Aim of the exercise:
Can you recast the text lines in all of these rows as one JSON list of strings, with one string per line, skipping blank lines and leaving the pictures out?

Task input:
::::::::

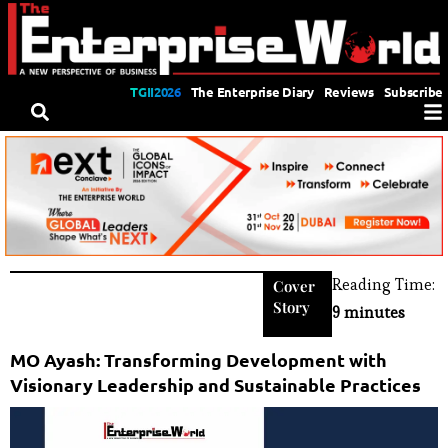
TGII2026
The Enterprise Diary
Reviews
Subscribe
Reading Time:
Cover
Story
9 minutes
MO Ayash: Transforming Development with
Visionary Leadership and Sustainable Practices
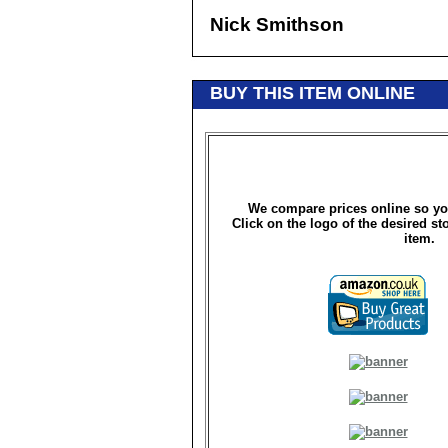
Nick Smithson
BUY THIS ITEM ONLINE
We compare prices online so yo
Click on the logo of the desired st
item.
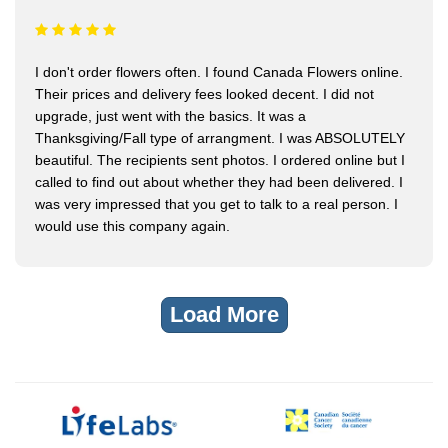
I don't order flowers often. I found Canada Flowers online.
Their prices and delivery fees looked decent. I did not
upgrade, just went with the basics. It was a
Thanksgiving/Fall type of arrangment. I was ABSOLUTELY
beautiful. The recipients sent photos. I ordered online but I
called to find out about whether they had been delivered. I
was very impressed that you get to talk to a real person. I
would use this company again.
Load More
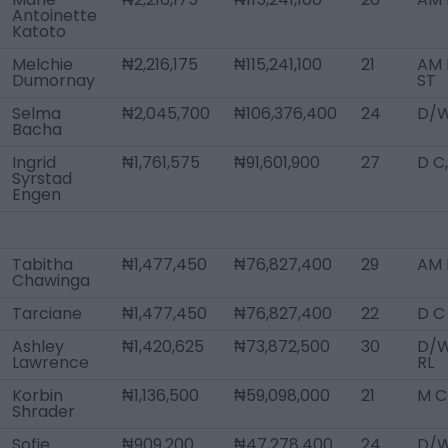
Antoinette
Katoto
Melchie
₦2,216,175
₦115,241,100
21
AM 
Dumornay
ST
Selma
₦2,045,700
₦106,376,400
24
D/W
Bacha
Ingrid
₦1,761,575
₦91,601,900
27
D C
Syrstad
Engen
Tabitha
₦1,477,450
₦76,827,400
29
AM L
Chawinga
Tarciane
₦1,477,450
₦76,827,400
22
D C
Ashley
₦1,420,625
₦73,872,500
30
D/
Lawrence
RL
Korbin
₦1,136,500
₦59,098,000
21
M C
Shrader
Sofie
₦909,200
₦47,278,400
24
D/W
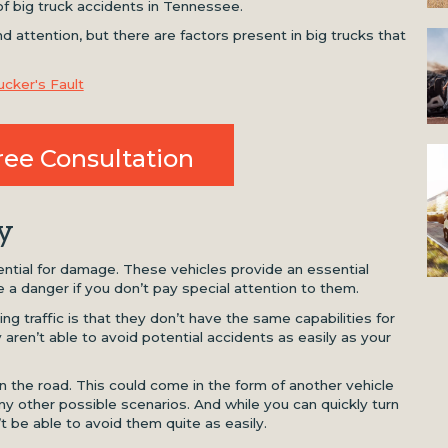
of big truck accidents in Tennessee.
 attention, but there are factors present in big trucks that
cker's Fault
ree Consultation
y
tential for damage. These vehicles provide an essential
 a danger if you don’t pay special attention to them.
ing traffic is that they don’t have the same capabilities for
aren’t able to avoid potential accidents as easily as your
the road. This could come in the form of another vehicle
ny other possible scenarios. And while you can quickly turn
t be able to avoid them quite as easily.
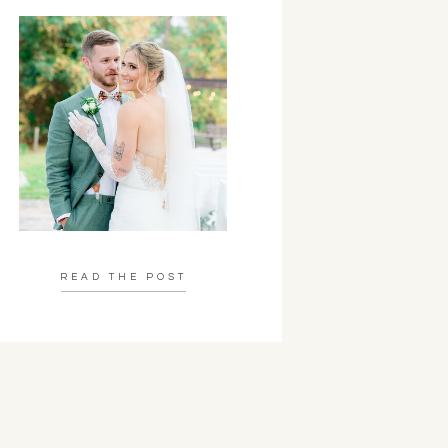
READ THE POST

::::::::

The answer:
[
  "TGII2026",
  "The Enterprise Diary",
  "Reviews",
  "Subscribe",
  "Reading Time:",
  "Cover",
  "Story",
  "9 minutes",
  "MO Ayash: Transforming Development with",
  "Visionary Leadership and Sustainable Practices",
  "Nick Smithson",
  "BUY THIS ITEM ONLINE",
  "We compare prices online so yo",
  "Click on the logo of the desired st",
  "item.",
  "I don't order flowers often. I found Canada Flowers online.",
  "Their prices and delivery fees looked decent. I did not",
  "upgrade, just went with the basics. It was a",
  "Thanksgiving/Fall type of arrangment. I was ABSOLUTELY",
  "beautiful. The recipients sent photos. I ordered online but I",
  "called to find out about whether they had been delivered. I",
  "was very impressed that you get to talk to a real person. I",
  "would use this company again.",
  "Load More",
  "Antoinette",
  "Katoto",
  "Melchie",
  "₦2,216,175",
  "₦115,241,100",
  "21",
  "AM ",
  "Dumornay",
  "ST",
  "Selma",
  "₦2,045,700",
  "₦106,376,400",
  "24",
  "D/W",
  "Bacha",
  "Ingrid",
  "₦1,761,575",
  "₦91,601,900",
  "27",
  "D C",
  "Syrstad",
  "Engen",
  "Tabitha",
  "₦1,477,450",
  "₦76,827,400",
  "29",
  "AM L",
  "Chawinga",
  "Tarciane",
  "₦1,477,450",
  "₦76,827,400",
  "22",
  "D C",
  "Ashley",
  "₦1,420,625",
  "₦73,872,500",
  "30",
  "D/",
  "Lawrence",
  "RL",
  "Korbin",
  "₦1,136,500",
  "₦59,098,000",
  "21",
  "M C",
  "Shrader",
  "Sofie",
  "₦909,200",
  "₦47,278,400",
  "24",
  "D/W",
  "of big truck accidents in Tennessee.",
  " attention, but there are factors present in big trucks that",
  "cker's Fault",
  "ree Consultation",
  "y",
  "tential for damage. These vehicles provide an essential",
  " a danger if you don’t pay special attention to them.",
  "ing traffic is that they don’t have the same capabilities for",
  "aren’t able to avoid potential accidents as easily as your",
  "the road. This could come in the form of another vehicle",
  "ny other possible scenarios. And while you can quickly turn",
  "t be able to avoid them quite as easily.",
  "READ THE POST"
]